(Data items)
▼
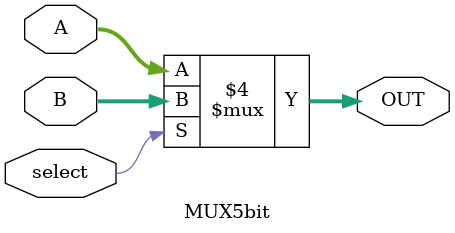
<source format=v>
module MUX(
    input [31:0] A,
    input [31:0] B,
    input select,
    output reg [31:0] OUT
    );
       
    always @(*) begin
        if (select == 0 )
            OUT = A;
        else
            OUT = B;
    end
endmodule

module MUX2(
    input [31:0] A,
    input [31:0] B,
    input [31:0] C,
    input [31:0] D,
    input [1:0] select,
    output reg [31:0] OUT
    );
       
    always @(*) begin
        if (select == 2'd0 )
            OUT = A;
        else if(select == 2'd1)
            OUT = B;
        else if(select == 2'd2)
            OUT = C;
        else if(select == 2'd3)
            OUT = D;
    end
endmodule

module MUX5bit(
    input [4:0] A,
    input [4:0] B,
    input select,
    output reg [4:0] OUT
    );
       
    always @(*) begin
        if (select == 1'd0 )
            OUT = A;
        else
            OUT = B;
    end
endmodule
</source>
▲
- **Work item**
One figure is all that is needed: the number of lines above in which the word "select" appears.

- **Answer to the exercise**
9